━━━━━ EXERCISE TEXT
Karatsuba multiplication is simply an algorithm for multiplication of two integer that is asymptotically faster than usual multiplication.

RESTRICTIONS

  • I restricted myself to only use single-digit multiplication and padding numbers (adding zeros at the end, i.e. multiplying by 10 to some power), so there are 3 base cases
  • I also decided to convert the numbers into strings and take several numbers instead of dividing it by 10 to some power, but I tried the other way, it does not help
  • I also decided to generalise the algorithm, i.e. do not assume that number1 and number2 have similar length therefore I use both n1 and n2 (see the code)
━━━━━━━━━━
━━━━━ MATERIAL PROVIDED
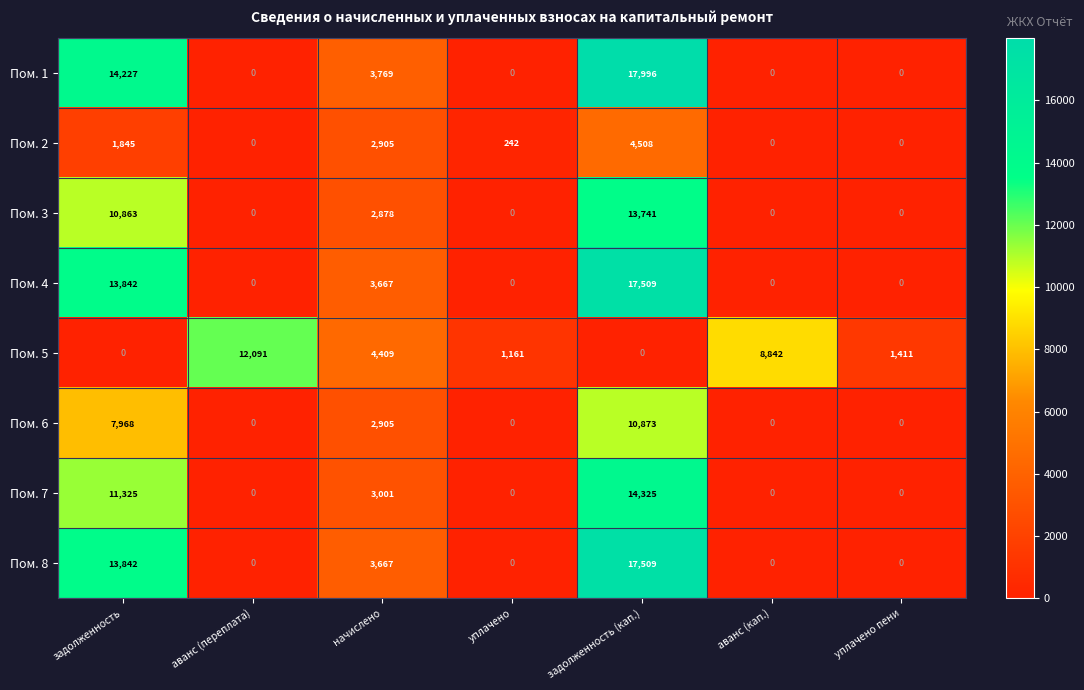

True or false: Пом. 4 has a value of 0 at аванс (переплата).

True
━━━━━━━━━━
◆ INSTRUCTIONS
a - Set down the stretch of the Karatsuba text from "RESTRICTIONS" through "(see the code)".
b - According to the Karatsuba text, how many base cases result from restricting the work to single-digit multiplication and padding?
c - Check each statement against the Karatsuba text, answering yes or no and quoting the deciding words: (i) The numbers are converted into strings. (ii) The algorithm assumes that both numbers have similar length. (iii) Karatsuba multiplication is asymptotically slower than usual multiplication.
The material placed after the Karatsuba text plays no part in this exercise.

◆ SOLUTIONS IN ORDER
a -
RESTRICTIONS

  • I restricted myself to only use single-digit multiplication and padding numbers (adding zeros at the end, i.e. multiplying by 10 to some power), so there are 3 base cases
  • I also decided to convert the numbers into strings and take several numbers instead of dividing it by 10 to some power, but I tried the other way, it does not help
  • I also decided to generalise the algorithm, i.e. do not assume that number1 and number2 have similar length therefore I use both n1 and n2 (see the code)

b - Three base cases.

c -
(i) Yes: "I also decided to convert the numbers into strings"
(ii) No: "do not assume that number1 and number2 have similar length"
(iii) No: "asymptotically faster than usual multiplication"